_Exercise goal:_ Copy every line of text from the data below word for word, leaving the pictures out of your answer.

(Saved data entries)

------------------------------

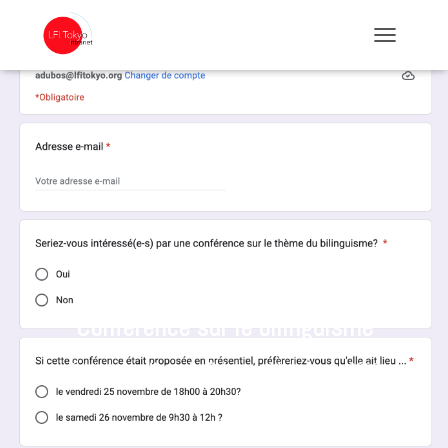
TOGGLE NA
Conférence sur le bilinguisme
Published by
Alexandre Dubos
on
11 novembre 2022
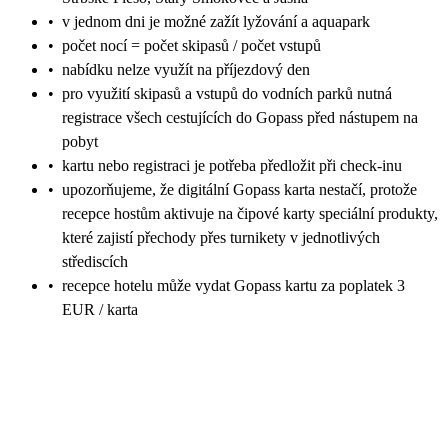
•
v jednom dni je možné zažít lyžování a aquapark
•
počet nocí = počet skipasů / počet vstupů
•
nabídku nelze využít na příjezdový den
•
pro využití skipasů a vstupů do vodních parků nutná
registrace všech cestujících do Gopass před nástupem na
pobyt
•
kartu nebo registraci je potřeba předložit při check-inu
•
upozorňujeme, že digitální Gopass karta nestačí, protože
recepce hostům aktivuje na čipové karty speciální produkty,
které zajistí přechody přes turnikety v jednotlivých
střediscích
•
recepce hotelu může vydat Gopass kartu za poplatek 3
EUR / karta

------------------------------

_Written solution:_
TOGGLE NA
Conférence sur le bilinguisme
Published by
Alexandre Dubos
on
11 novembre 2022
•
v jednom dni je možné zažít lyžování a aquapark
•
počet nocí = počet skipasů / počet vstupů
•
nabídku nelze využít na příjezdový den
•
pro využití skipasů a vstupů do vodních parků nutná
registrace všech cestujících do Gopass před nástupem na
pobyt
•
kartu nebo registraci je potřeba předložit při check-inu
•
upozorňujeme, že digitální Gopass karta nestačí, protože
recepce hostům aktivuje na čipové karty speciální produkty,
které zajistí přechody přes turnikety v jednotlivých
střediscích
•
recepce hotelu může vydat Gopass kartu za poplatek 3
EUR / karta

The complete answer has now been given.